The protesters are calling for an end to the Indian military’s presence in Maldives
A slow but steady protest has been building up in Maldives against India for the past few months. It has been named the ‘India Out’ campaign and it is primarily against Indian military presence on the island nation.
Not surprisingly, the person leading the protest is ex-President of Maldives, Abdulla Yameen, who had been labelled a close ally of China before he lost the elections in 2018. He was sentenced to five years in jail in 2019 for misappropriating $1 million in state funds and money laundering. His jail term was changed to house arrest Because of COVID-19.
Abdulla Yameen was released on November 30 as all charges against him were overturned giving him the chance to re-enter politics once again. Soon after his release, the protests began to pick up speed. Yameen’s Progressive Party of Maldives (PPM) is leading the campaign, which has gathered a lot of momentum on social media as well.
Islam is the state religion of Maldives, and it remains to be seen how India handles yet another case of deteriorating bilateral relations with a historically close neighbour. Also, there are concerns about China’s growing influence in this strategically important archipelago.
Earlier this month, PPM had said that Yameen would travel to the atolls to step up the ongoing campaign resisting “Indian boots on the ground” in the Indian Ocean Archipelago. The ruling administration, under President Ibrahim Mohamed Solih, denies any Indian military presence and described India as the country’s “closest ally and trusted neighbour”. The Maldives government’s statement coincided with the new Indian high commissioner, Munu Mahawar, presenting his credentials to President Ibrahim Solih at an official ceremony.
Social media was abuzz with images of Abdulla Yameen and his supporters in red t-shirts with ‘India Out’ printed in bold letters on them.
A statement released by the Maldives government on December 19, said that they are “profoundly concerned by the attempts to spread misguided and unsubstantiated information to propagate hatred towards India, one of the closest bilateral partners of the Maldives by a small group of individuals and a few political personalities.’’
The government called on its citizens to exercise their fundamental rights and freedom of expression in a responsible manner. “Spreading hatred and making false allegations regarding bilateral ties with neighbouring countries not only tarnishes the relations with trusted allies who extends consistent support to the Maldivian people, but also affect the safety and security of their citizens in Maldives, and Maldivians living abroad,’’ the statement read.
The statement further called on “all parties, especially the political leadership, to act responsibly, and refrain from spreading false information that undermines the country’s cordial relations with its neighbours, and the international community.’’
This is the second such statement issued by Male in recent weeks. Two days ago, the Government had “strongly rejected” attempts to spread “false information” criticising its ties with India, its “closest ally and trusted neighbour”.
The main controversy regarding India’s role involves presence of contingents from the Indian Navy and Coast Guard in the country. They are there to maintain and operate a Dornier twin-engine aircraft and two helicopters which are there to assist in medical evacuations from about 200 scattered islands. The aircrafts are also used to guard Maldives’ huge exclusive economic zone against foreign illegal fishing boats. Opposition leaders, however, say that the presence of a foreign military undermines Maldives’ sovereignty.
India-Maldives relations deteriorated considerably when the Yameen administration was in power from 2013 to 2018. Tensions rose significantly over Mr.

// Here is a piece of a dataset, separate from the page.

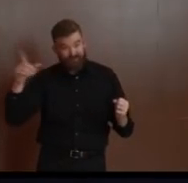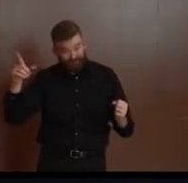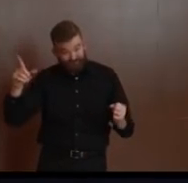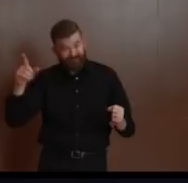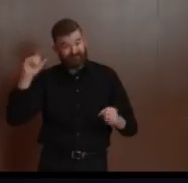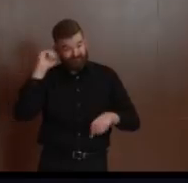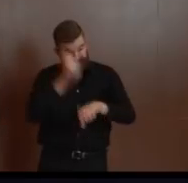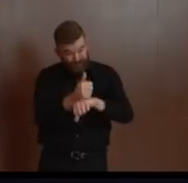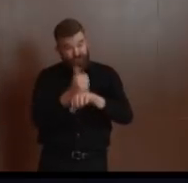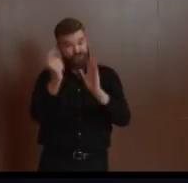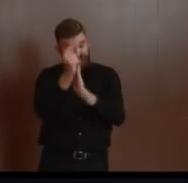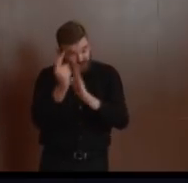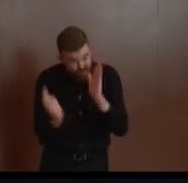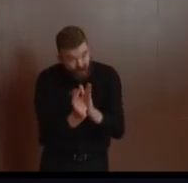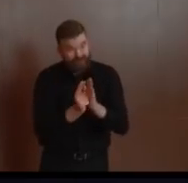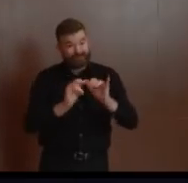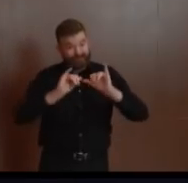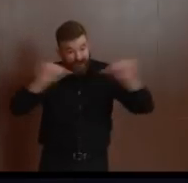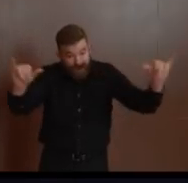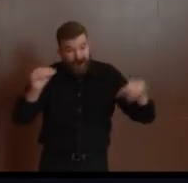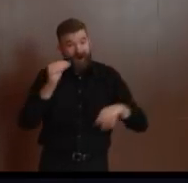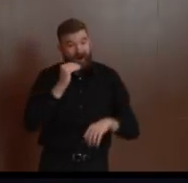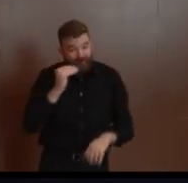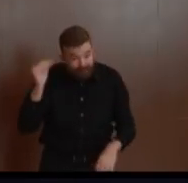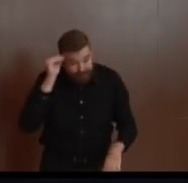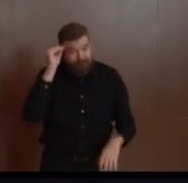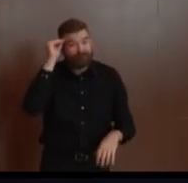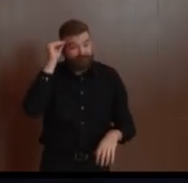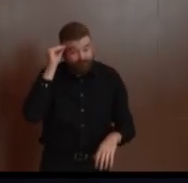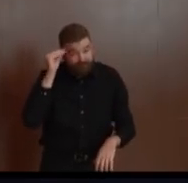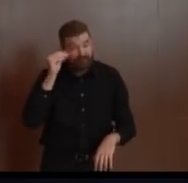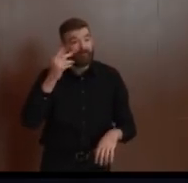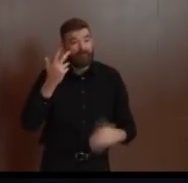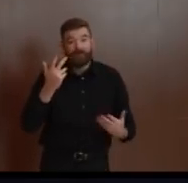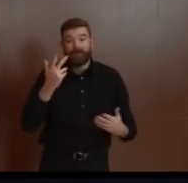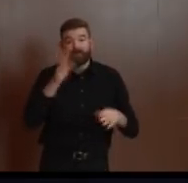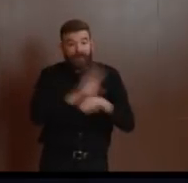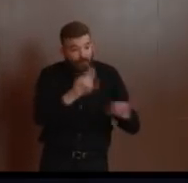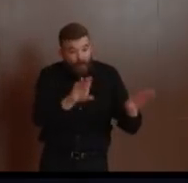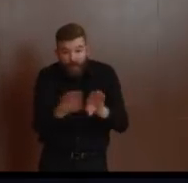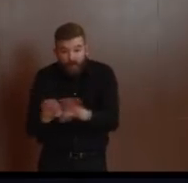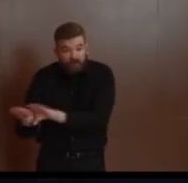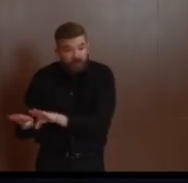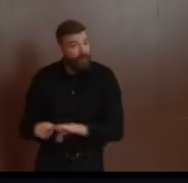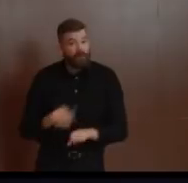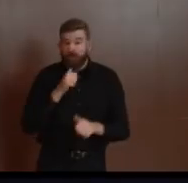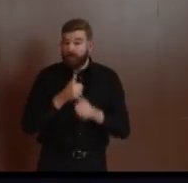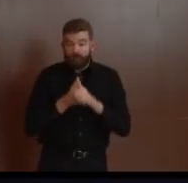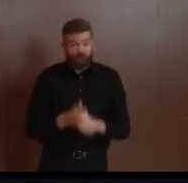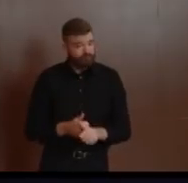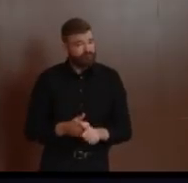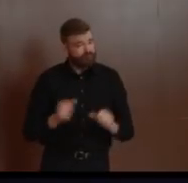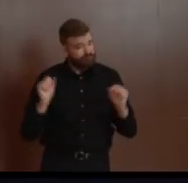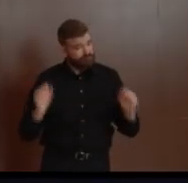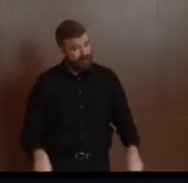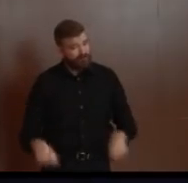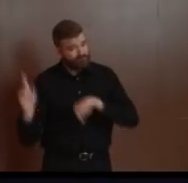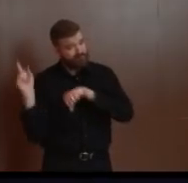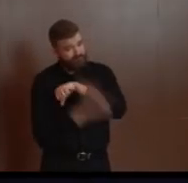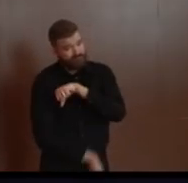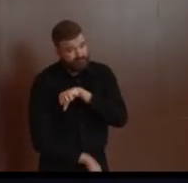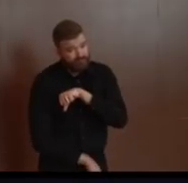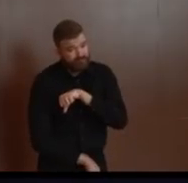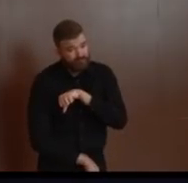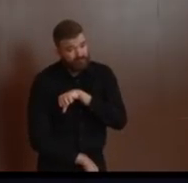available to us to ensure compliance. They include everything from disorderly persons offenses to second degree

Yameen’s ultimatum to New Delhi to withdraw two Indian helicopters from the strategically important Laamu and Addu atolls. Maldives is a very special country in the Indian Ocean. The people are aware of its size and capability, but they are also fiercely proud of its independent stature. Maldives was never colonised by Britain; instead, they signed a protectorate agreement that turned the country into a British protected state, making concessions of the island’s sovereignty in matters of foreign policy in return of autonomous self-governance. This pragmatic approach towards bigger nations is what makes this protest all the more relevant.